The drivers needed the electric assist, which gives the operator some additional power as they’re pedaling, to make multiple trips a day up the large hill between the San Ysidro East border crossing and the shopping outlets on the other side. When the operators couldn’t get their permits renewed for electric pedicabs renewed, they just couldn’t make it work in San Ysidro any longer.
In 2018, the San Diego City Council looked at several changes to pedicab regulations, including a proposal to drop the ban on electric-assisted pedicabs.

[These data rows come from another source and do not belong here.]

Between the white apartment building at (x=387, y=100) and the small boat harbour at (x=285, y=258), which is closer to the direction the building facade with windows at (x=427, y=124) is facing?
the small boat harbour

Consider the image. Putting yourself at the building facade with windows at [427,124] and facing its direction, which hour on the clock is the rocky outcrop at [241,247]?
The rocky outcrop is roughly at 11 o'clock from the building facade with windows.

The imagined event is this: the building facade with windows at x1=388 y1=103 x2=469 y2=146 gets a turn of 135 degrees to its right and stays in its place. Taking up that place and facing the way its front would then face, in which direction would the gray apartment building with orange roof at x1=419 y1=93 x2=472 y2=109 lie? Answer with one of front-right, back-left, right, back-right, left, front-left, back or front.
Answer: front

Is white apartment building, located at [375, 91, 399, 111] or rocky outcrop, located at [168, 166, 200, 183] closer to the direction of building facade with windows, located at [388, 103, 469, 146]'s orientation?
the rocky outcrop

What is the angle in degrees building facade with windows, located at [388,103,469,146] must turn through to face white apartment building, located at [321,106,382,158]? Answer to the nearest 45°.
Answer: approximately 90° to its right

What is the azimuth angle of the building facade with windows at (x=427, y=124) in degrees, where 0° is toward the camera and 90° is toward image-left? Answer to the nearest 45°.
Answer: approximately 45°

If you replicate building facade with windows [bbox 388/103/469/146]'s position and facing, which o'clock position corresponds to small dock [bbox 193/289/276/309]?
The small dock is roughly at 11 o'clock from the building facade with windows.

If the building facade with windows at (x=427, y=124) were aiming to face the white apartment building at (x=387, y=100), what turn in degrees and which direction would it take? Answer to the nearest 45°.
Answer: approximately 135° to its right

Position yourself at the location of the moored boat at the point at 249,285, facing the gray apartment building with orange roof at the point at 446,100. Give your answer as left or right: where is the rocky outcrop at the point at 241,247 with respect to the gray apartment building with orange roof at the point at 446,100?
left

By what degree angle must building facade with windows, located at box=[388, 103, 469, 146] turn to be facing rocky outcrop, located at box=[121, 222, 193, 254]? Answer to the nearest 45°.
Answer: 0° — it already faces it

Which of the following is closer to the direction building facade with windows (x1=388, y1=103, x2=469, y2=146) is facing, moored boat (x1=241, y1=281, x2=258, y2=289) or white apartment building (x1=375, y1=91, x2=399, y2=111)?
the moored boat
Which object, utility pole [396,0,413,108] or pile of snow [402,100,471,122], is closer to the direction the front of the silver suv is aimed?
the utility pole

But the city attorney interpreted state law in the same way as the police department, saying it prohibits electric-assisted pedicabs.
That opinion sparked confusion, including from City Councilman Chris Ward, who’d written the proposal and whose district includes the Gaslamp and the harbor, where pedicab operators are concentrated. At a July 2018 City Council meeting, a deputy city attorney said that overturning the electric pedicab ban wouldn’t comply with state law, since the state vehicle code defines bicycles – and therefore pedicabs – as “propelled exclusively by human power…so adding pedal-assist devices or e-assist devices would take that outside the definition of what a bicycle is.”

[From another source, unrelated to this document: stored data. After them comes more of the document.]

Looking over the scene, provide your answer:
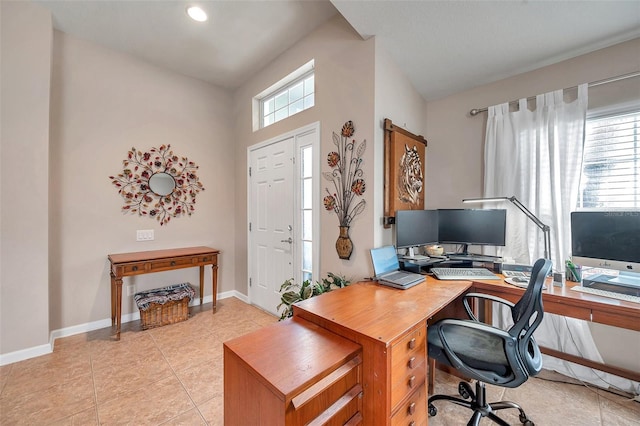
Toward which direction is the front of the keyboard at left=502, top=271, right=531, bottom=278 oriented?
toward the camera

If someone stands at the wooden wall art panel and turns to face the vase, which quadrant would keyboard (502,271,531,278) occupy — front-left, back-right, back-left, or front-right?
back-left

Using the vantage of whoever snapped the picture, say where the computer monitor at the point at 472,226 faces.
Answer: facing the viewer

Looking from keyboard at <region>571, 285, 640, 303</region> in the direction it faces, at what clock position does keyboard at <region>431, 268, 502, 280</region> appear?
keyboard at <region>431, 268, 502, 280</region> is roughly at 3 o'clock from keyboard at <region>571, 285, 640, 303</region>.

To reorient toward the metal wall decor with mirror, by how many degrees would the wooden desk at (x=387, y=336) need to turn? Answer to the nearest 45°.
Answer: approximately 180°

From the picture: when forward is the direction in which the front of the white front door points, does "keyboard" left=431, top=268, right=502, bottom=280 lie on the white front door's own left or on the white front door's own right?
on the white front door's own left

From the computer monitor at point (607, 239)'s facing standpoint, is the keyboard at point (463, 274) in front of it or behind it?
in front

“And this is all a quirk of a technical definition under state law?” Ward asked at the meeting. He apologized to the operators who had come to speak at the meeting for not being able to change the rule on the electric-assisted pedicabs.
Ward wasn’t the only one who was confused.
Gonzalez said the San Ysidro Chamber of Commerce came to her in 2016 to discuss how the prohibition on electric pedicabs would stop the industry from operating and growing at the border. When she sought clarity from state officials, she said they told her the vehicle code didn’t prohibit electric-assist bicycles being used for pedicabs, but local officials continued to insist to her that it did.
“This has been a hyper-local issue in my district,” Gonzalez said. “It’s taken up so much of my time for what it is, but I’m using up one of my bills because I have now been hearing for years that it is an issue. Everyone appears to say, you don’t need a bill for this, but this way, if we specifically make it allowable under state law, we can get down to whether or not it will continue to be prohibited by the city.”
Lt. Shawn Takeuchi, an SDPD spokesman, said he doesn’t know yet if the bill would change how SDPD handles pedicab permitting.
“If the proposal passes, we would take a look at it because we always follow state law,” Takeuchi said. “If there’s a change to any state law, then we always re-examine what our policies are to ensure we are in compliance.”
Gonzalez said the clarification could clear up similar issues in other cities. An expansion of electric-assist pedicabs could help solve first- and last-mile issues, to better connect people to transit without cars. She pointed to the expansion of electric pedicabs in Austin, Texas, as an example.